*Data excerpts:*
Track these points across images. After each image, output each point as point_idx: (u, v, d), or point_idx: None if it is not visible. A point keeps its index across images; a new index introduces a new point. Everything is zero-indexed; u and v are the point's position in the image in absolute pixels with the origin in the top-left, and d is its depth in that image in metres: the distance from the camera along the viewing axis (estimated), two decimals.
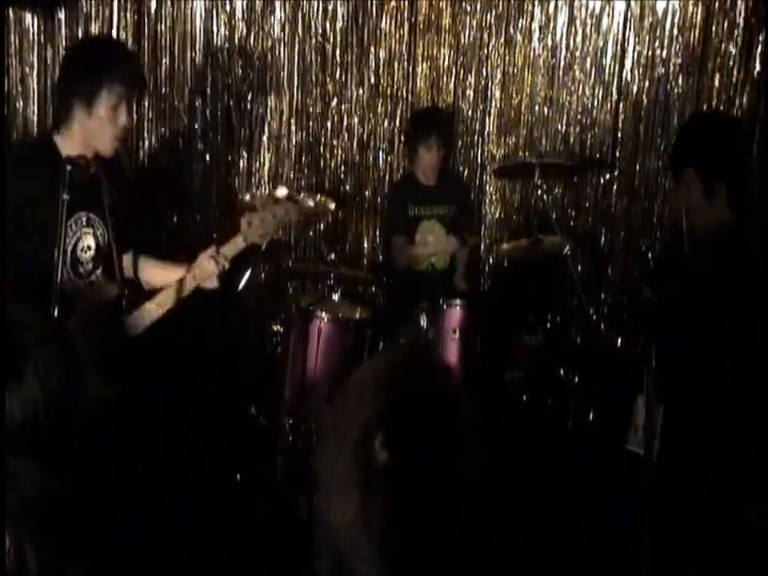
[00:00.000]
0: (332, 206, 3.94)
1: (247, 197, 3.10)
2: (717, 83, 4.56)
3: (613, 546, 2.98)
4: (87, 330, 2.69)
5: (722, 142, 2.66)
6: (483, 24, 4.84)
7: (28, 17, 4.39)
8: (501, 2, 4.81)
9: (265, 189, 4.77)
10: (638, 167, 4.77)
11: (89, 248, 2.88)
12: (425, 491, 1.00)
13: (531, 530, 3.21)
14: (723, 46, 4.52)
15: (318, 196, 3.91)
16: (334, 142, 4.94)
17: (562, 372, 4.24)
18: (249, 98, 4.81)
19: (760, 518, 2.40)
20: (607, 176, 4.84)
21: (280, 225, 3.08)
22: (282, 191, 3.12)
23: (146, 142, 4.64)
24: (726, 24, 4.50)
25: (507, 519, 2.99)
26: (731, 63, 4.51)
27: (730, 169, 2.61)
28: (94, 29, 4.46)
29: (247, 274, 3.84)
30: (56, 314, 2.50)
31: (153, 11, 4.54)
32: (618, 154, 4.81)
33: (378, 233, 5.02)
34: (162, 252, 3.24)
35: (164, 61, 4.63)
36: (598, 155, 4.83)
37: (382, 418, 1.01)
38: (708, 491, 2.53)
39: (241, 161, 4.86)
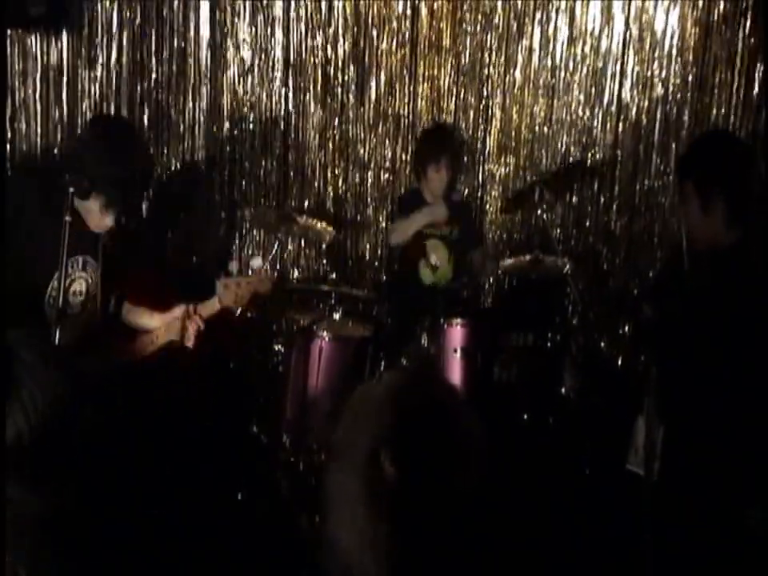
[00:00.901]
0: (332, 230, 3.98)
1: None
2: (716, 101, 4.59)
3: (615, 562, 2.98)
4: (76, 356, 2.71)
5: (723, 160, 2.68)
6: (483, 44, 4.87)
7: (30, 38, 4.45)
8: (501, 23, 4.84)
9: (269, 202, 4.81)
10: (638, 185, 4.80)
11: (80, 293, 2.92)
12: (430, 507, 1.01)
13: (533, 544, 3.21)
14: (722, 64, 4.56)
15: (317, 222, 3.97)
16: (336, 162, 4.97)
17: (562, 390, 4.24)
18: (250, 119, 4.85)
19: (760, 521, 2.41)
20: (608, 194, 4.87)
21: (252, 293, 3.09)
22: (257, 261, 3.15)
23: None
24: (724, 42, 4.54)
25: (510, 534, 3.00)
26: (731, 82, 4.55)
27: (729, 187, 2.63)
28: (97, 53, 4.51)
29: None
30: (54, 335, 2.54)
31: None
32: (617, 172, 4.84)
33: (379, 252, 5.04)
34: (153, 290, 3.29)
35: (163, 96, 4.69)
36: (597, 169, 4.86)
37: (389, 435, 1.03)
38: (709, 508, 2.53)
39: (243, 182, 4.90)
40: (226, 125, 4.84)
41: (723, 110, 4.59)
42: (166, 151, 4.77)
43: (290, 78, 4.84)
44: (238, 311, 3.14)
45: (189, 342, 3.05)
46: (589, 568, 3.10)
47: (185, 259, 4.84)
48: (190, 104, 4.77)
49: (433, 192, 4.39)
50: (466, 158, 4.95)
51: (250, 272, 3.11)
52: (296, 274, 4.97)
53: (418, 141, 4.67)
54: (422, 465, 1.02)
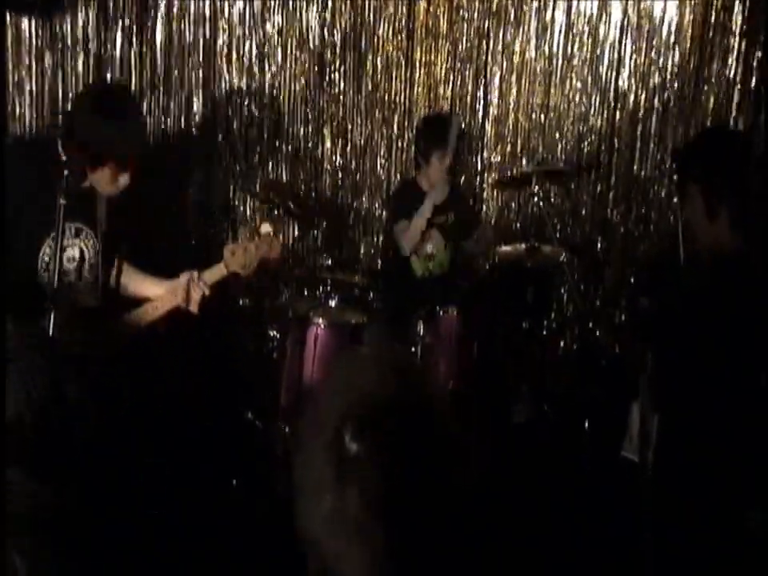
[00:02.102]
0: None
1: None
2: (714, 90, 4.59)
3: (611, 554, 2.99)
4: (71, 334, 2.70)
5: (733, 166, 2.61)
6: (481, 31, 4.85)
7: (25, 21, 4.41)
8: (498, 9, 4.82)
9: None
10: (634, 174, 4.80)
11: (74, 259, 2.90)
12: (395, 483, 1.00)
13: (526, 535, 3.22)
14: (720, 53, 4.55)
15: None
16: (332, 148, 4.95)
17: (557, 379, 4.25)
18: (246, 104, 4.82)
19: (760, 523, 2.41)
20: (604, 183, 4.87)
21: (260, 258, 3.12)
22: (266, 227, 3.17)
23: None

*Description of the task:* Begin at the line that contains "34: (153, 290, 3.29)" and transcribe exactly, and only, each line through the final line of the data above, both included; the pictures do not go in.

*Written answer:*
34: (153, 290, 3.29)
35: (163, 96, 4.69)
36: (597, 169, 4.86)
37: (389, 435, 1.03)
38: (709, 508, 2.53)
39: (243, 182, 4.90)
40: (226, 125, 4.84)
41: (723, 110, 4.59)
42: (166, 151, 4.77)
43: (290, 78, 4.84)
44: (238, 311, 3.14)
45: (189, 342, 3.05)
46: (589, 568, 3.10)
47: (185, 259, 4.84)
48: (190, 104, 4.77)
49: (433, 192, 4.39)
50: (466, 158, 4.95)
51: (250, 272, 3.11)
52: (296, 274, 4.97)
53: (418, 141, 4.67)
54: (422, 465, 1.02)
[00:02.102]
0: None
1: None
2: (714, 90, 4.59)
3: (611, 554, 2.99)
4: (71, 334, 2.70)
5: (733, 166, 2.61)
6: (481, 31, 4.85)
7: (25, 21, 4.41)
8: (498, 9, 4.82)
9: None
10: (634, 174, 4.80)
11: (74, 259, 2.90)
12: (395, 483, 1.00)
13: (526, 535, 3.22)
14: (720, 53, 4.55)
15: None
16: (332, 148, 4.95)
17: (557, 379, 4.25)
18: (246, 104, 4.82)
19: (760, 523, 2.41)
20: (604, 183, 4.87)
21: (260, 258, 3.12)
22: (266, 227, 3.17)
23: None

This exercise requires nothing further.